Simulation for offset voltage of clocked comparator.

clocked comparator

Hi everyone,

I am designing a high speed clocked comparator. Now i want to simulate for offset voltage using HSpice. I use syntac .dc Vinput 0 3.3 1m.

If i were to simulate for offset voltage of a normal comparator, the simulation works fine. But I encounter problem when i want to simulate a clocked comparator using HSpice. I couldn't get the DC transfer characteristics of an output voltage. Can anyone tell me this happen? Can someone tell me how to simulate for offset voltage of high speed comparator using HSpice?

cheers

comparator input offset voltage

Perform transient MC simulations as with s fixed input voltage which you sweep from say -20mv to 20mV in steps of 5mV. Then for each input voltage, you perform a comparing cycle. So, at the end of the simulation you will be able to determine the input range for wich your comparator allways gives a HIGH or a LOW on its output. Once you determined that the negative offset is between, say, -15mV and -10mV, you could repeat the procedure with steps of 1mV. The same for the positive offset.

.extract tran

Hi humungus,

Thanks for the note. I still don't understand the method you explained. Could you elaborate more and explain the steps a bit more details. What is the syntax i need to use for transient MC to measure offset voltage of a high speed comparator? Do you know any good reading reference on this topic?

thanks alot

comparator offset simulation

1) Set one comparator input to a reference voltage. Use a PWL source to set the varying comparator input voltage.
2) Use a parameter as value of the input voltage.
3) Write the statements to perform a transient simulation of one conversion cycle. You must start your simulation by applying an input voltage so that you know the state at the output of your comparator. Then, in the simulation your PWL source applies the input voltage you want to test. You must also set a clock signal.
4) Write the statement to perform a sweep of the input voltage parameter.
5) Write the statements to perform N MC simulations for every sweep step.

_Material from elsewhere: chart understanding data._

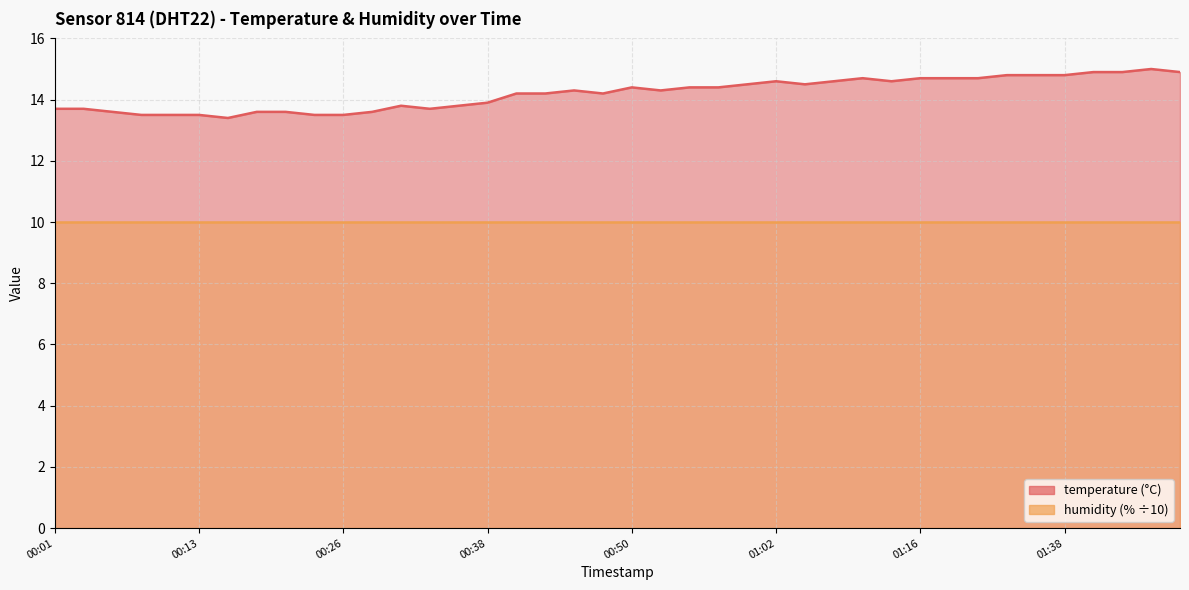

How many interior local valleys (lower than both neighbors) does the data have?

6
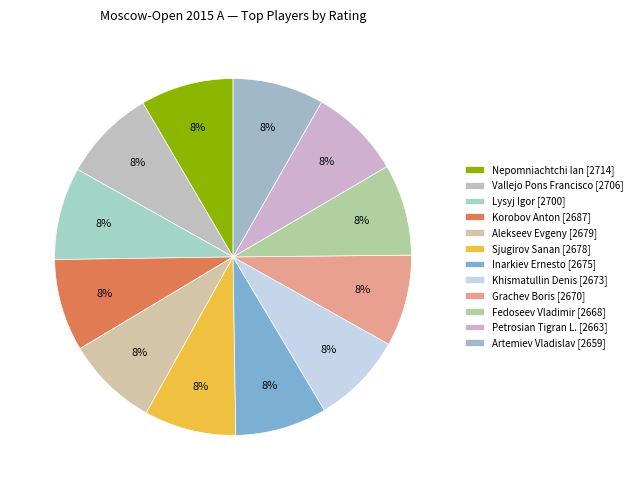

Which slice is the largest?

Nepomniachtchi Ian [2714]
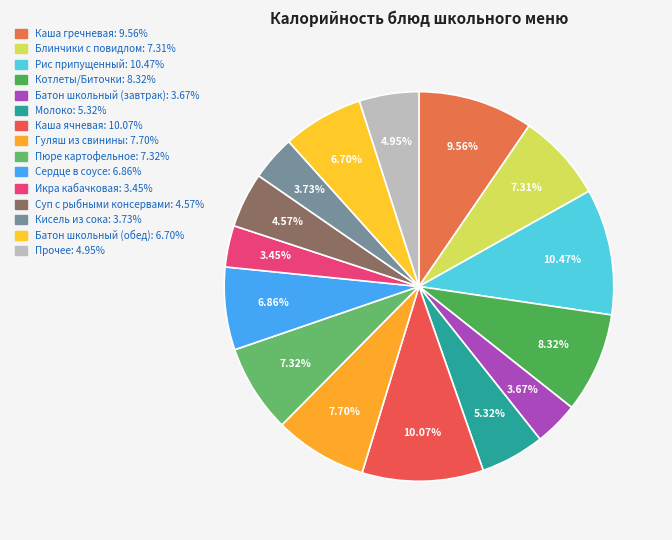

What is the largest slice in the pie chart?

Рис припущенный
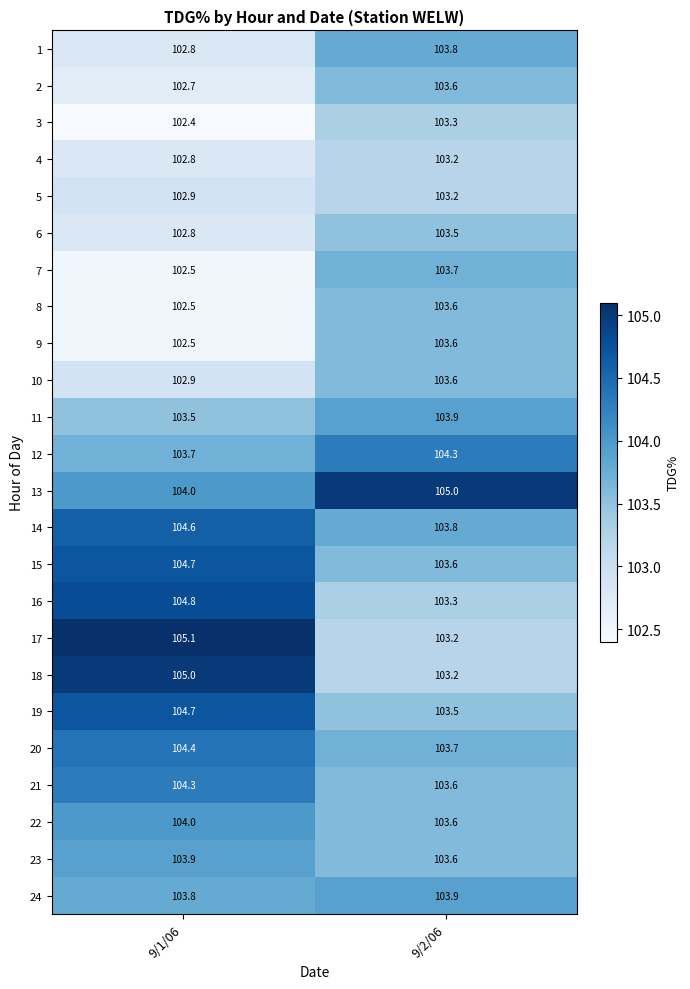

What is the total value across all series at 9/2/06?

2487.3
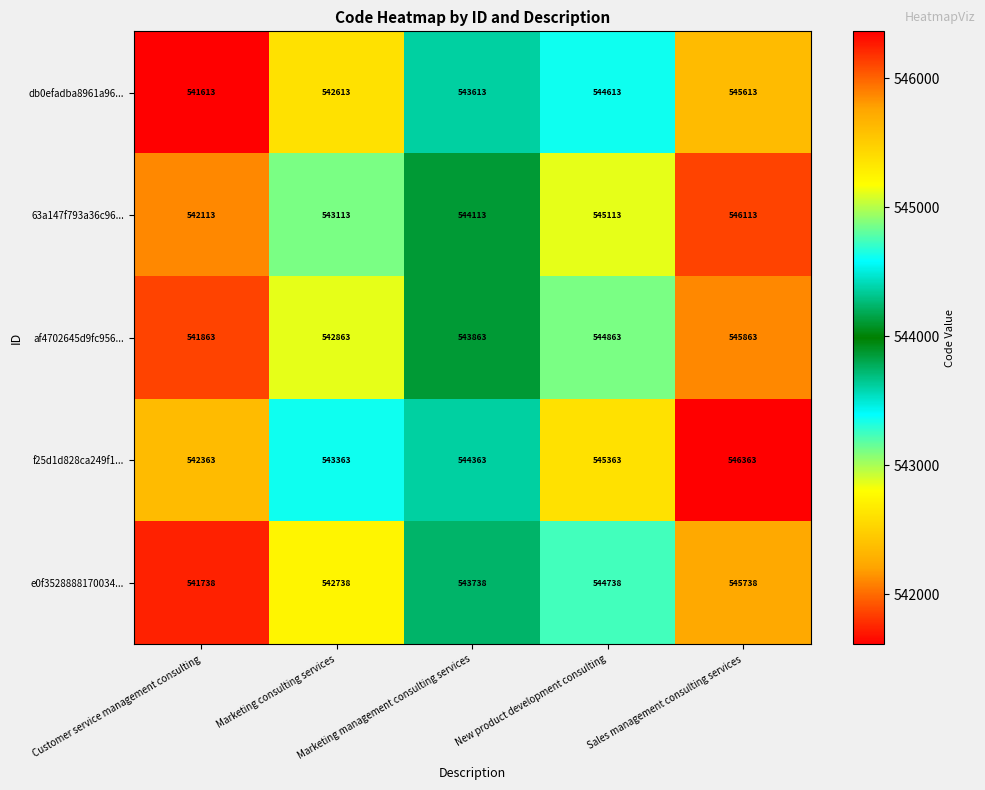

What is the difference between the maximum and minimum values in the db0efadba8961a96... series?

4000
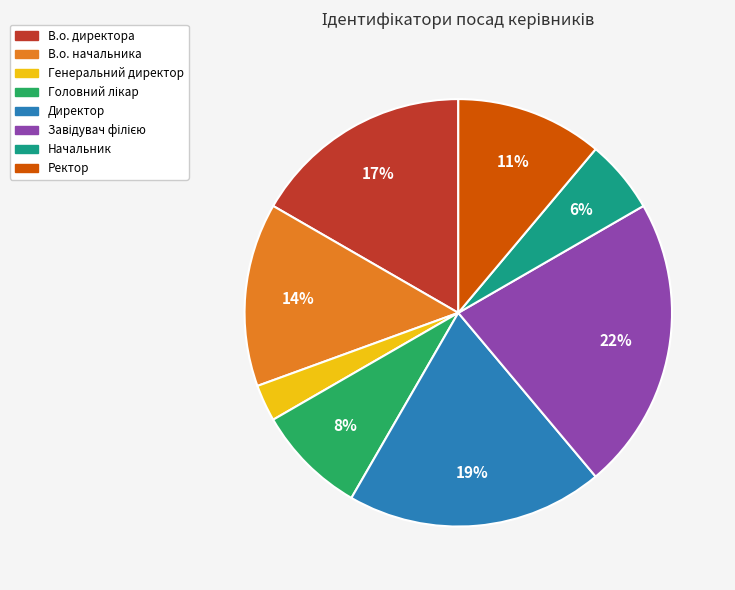

Which has a higher value, Генеральний директор or Начальник?

Начальник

In eldo, that is made by means of the keyword "OUTER" in the MC statement.
6) Extract the result of the comparison at a time where you know all transistions have stoped.
7) Plot the result of the extract versus the input voltage parameter (see attached figure)

Then, in the figure you can see that the input offset voltage is 25mV.

I you found this post usefull, do not forget to push the "Helped me" button;-)

******* Control sources
** Main clock
Vck ck 0 5 PULSE 5 0 0 10e-9 10e-9 'parbit_time/2-10e-9' 'parbit_time'

***** Clock parameters
.param parbit_time=0.5e-6

** Comparator reference
Vref_mid vref_mid 0 2.5

******* Input voltage
.param paramvin=5
Vin vin 0 0 PWL 0 0
+ '0.75*parbit_time' 0 '0.75*parbit_time+10e-9' 0
+ '1.75*parbit_time' 0 '1.75*parbit_time+10e-9' paramvin
+ '2.75*parbit_time' paramvin '2.75*parbit_time+10e-9' 0

******* Simulation statements
.tran 5e-9 '3*parbit_time' 0.4e-6 10e-9 uic
.step PARAM paramvin 2.45 2.55 5e-3
.mc 200 outer v(q_cmp) all

****** Extraction statements
.extract tran label=cmpout valat(v(q_cmp), at='2.75*parbit_time')

I would recommend a slow ramp input instead of using stepped simulations. This applies for unclocked comparators too. Simply because it's more efficient to measure offset via a single transient with (an extremely) slow-ramp input, rather than running N DC simulations. For high gain comparators, to get a reasonable accurate reading requires a huge N. Not forgetting that for MC simulations, you have to multiply the simulation count by 1000 times or more, depending on how many sigma you are designing for.

Added : In fact, you can do a slow rising ramp and falling ramp, and with some plotting tricks, even obtain a hysteresis curve with a single transient.